Deployment Pipeline Setup

The last pre-requisite before getting in to the metadata driving this, is setting up the deployment pipeline. Click the workspaces ribbon (left hand side), and then new deployment pipeline. I've left the deployment stages as-is with development, test, and production, but you can tailor if needed. Once created, attach relevant workspaces to each stage and make sure to press the green tick to assign them.

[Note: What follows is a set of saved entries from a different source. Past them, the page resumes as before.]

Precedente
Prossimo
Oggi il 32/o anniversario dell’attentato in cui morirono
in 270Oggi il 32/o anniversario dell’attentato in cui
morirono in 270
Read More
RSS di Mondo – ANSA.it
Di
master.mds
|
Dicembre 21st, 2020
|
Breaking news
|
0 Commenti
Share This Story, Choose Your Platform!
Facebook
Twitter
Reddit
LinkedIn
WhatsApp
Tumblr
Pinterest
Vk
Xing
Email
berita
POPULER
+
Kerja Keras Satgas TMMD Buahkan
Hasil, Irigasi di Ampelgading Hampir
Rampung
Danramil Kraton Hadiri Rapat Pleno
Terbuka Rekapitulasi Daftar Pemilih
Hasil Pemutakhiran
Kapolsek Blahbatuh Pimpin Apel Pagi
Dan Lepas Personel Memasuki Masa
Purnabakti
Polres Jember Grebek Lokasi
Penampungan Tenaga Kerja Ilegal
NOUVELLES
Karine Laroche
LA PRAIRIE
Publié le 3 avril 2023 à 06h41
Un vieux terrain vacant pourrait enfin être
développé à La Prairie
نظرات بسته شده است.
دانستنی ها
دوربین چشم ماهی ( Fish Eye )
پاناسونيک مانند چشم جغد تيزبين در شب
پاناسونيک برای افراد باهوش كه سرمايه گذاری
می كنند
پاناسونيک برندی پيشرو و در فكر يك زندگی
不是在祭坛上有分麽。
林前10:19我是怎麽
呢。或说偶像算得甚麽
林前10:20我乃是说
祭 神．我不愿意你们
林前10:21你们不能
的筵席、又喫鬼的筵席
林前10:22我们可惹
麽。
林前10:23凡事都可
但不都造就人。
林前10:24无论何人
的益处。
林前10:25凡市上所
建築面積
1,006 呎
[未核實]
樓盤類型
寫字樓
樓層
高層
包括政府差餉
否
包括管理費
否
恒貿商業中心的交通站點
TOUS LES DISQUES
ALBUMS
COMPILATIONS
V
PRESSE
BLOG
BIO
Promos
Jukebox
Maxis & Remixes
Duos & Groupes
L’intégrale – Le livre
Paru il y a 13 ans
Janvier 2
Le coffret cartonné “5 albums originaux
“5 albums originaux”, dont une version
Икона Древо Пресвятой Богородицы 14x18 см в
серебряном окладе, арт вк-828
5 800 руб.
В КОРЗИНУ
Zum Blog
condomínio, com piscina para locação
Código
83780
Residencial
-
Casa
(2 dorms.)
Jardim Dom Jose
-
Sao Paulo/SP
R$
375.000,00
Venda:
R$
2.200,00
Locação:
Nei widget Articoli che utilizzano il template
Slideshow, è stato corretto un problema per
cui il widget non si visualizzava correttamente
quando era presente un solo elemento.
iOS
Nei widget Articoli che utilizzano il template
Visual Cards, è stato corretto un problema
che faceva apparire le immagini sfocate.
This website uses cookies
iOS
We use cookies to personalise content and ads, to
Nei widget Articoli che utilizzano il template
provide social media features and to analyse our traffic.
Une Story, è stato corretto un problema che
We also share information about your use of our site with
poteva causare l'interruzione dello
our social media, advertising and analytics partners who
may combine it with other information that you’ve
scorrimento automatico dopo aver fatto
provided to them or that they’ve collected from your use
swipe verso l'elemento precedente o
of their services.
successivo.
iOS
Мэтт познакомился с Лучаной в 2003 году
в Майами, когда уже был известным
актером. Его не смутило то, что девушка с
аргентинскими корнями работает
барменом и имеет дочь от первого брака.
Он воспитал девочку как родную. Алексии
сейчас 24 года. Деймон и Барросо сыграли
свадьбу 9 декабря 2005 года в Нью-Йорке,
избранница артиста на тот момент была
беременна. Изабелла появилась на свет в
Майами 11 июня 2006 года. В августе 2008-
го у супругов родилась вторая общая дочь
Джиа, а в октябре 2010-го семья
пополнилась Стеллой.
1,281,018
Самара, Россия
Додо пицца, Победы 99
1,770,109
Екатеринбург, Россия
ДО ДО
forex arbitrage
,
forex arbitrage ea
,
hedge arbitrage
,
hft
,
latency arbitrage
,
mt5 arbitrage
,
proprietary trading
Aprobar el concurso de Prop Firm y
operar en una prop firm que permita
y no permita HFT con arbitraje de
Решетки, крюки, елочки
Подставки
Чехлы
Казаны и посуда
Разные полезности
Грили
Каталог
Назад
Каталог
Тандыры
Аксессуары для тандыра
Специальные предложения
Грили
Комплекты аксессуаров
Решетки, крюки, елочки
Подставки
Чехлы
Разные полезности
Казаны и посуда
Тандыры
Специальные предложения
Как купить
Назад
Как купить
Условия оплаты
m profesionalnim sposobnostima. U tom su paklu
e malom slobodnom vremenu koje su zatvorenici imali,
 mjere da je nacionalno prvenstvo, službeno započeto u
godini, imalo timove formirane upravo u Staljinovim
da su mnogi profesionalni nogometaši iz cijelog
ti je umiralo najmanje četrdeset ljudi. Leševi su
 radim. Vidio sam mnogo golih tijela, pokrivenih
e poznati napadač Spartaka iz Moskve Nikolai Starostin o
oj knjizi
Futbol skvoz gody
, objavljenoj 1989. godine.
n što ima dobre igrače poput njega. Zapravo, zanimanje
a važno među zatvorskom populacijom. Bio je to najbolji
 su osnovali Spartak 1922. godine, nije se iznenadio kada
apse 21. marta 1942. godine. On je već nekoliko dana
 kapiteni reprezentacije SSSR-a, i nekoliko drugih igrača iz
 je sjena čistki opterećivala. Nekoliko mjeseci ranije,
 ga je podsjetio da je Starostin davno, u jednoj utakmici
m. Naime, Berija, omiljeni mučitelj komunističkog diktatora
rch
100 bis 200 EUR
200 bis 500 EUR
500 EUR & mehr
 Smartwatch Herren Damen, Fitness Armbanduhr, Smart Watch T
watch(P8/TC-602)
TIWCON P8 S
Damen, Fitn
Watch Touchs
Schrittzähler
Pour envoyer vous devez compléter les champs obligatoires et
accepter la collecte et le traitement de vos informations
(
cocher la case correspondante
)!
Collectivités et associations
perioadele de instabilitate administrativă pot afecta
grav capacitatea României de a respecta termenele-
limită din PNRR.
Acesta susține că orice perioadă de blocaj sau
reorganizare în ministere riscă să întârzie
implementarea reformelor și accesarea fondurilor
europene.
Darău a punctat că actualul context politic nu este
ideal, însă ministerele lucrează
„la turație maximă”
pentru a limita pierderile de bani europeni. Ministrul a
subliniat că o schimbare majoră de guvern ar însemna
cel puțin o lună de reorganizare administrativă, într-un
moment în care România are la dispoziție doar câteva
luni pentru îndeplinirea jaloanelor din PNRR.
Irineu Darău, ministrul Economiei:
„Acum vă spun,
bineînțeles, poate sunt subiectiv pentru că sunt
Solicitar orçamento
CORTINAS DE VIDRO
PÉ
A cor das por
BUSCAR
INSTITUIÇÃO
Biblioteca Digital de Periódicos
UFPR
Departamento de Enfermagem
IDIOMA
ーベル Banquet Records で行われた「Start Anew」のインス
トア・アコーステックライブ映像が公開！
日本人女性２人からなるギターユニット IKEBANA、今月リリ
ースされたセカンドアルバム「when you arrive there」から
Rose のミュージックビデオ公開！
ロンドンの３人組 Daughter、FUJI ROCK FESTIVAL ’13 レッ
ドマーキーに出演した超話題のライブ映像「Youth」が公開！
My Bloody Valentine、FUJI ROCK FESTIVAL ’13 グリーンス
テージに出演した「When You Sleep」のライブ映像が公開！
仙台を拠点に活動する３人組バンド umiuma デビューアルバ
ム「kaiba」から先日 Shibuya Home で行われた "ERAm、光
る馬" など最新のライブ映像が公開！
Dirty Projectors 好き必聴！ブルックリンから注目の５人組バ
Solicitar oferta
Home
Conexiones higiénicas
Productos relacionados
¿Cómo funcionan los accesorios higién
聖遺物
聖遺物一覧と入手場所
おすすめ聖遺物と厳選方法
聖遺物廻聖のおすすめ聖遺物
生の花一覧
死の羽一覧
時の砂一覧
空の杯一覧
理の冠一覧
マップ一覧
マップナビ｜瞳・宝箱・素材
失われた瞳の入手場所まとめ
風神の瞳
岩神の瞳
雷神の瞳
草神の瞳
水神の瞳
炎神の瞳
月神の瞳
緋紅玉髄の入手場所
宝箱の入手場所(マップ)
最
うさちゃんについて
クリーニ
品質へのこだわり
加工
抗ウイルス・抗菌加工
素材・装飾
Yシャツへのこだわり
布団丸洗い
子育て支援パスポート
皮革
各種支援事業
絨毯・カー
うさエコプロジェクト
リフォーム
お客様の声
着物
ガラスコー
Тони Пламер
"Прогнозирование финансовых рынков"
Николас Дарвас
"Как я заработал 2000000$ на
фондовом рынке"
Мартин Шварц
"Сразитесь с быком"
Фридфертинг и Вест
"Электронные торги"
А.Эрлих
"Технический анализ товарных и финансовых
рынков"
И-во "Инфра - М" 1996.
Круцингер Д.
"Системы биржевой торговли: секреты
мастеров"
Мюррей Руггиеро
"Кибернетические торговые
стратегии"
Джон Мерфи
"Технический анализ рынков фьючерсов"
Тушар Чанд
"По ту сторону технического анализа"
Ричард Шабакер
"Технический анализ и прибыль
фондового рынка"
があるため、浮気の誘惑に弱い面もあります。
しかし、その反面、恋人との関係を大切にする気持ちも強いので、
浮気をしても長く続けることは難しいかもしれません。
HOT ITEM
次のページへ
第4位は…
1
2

You'll see some additional items in mine, these haven't been created just yet but are part of the next bit of development. For now, just make sure to select the sample lakehouse and warehouse, and both source and transformed pipelines then deploy to the test workspace. This might take a few minutes on the first deployment, but it usually gets quicker for subsequent deployments when the resources you're changing (e.g. Warehouse) already exist in the target workspace.

I'm not going to run anything in the test workspace, I just wanted to work through this to show what it actually looks like without any metadata driving the deployment. If you open the transformed pipeline in the test workspace, you'll see that the destination is still set to the warehouse in the development workspace.

That brings part 1 to a close, for part 2 of this blog I will walk through the necessary changes to paramaterise inputs that will automatically associate tasks with the current workspace's assets.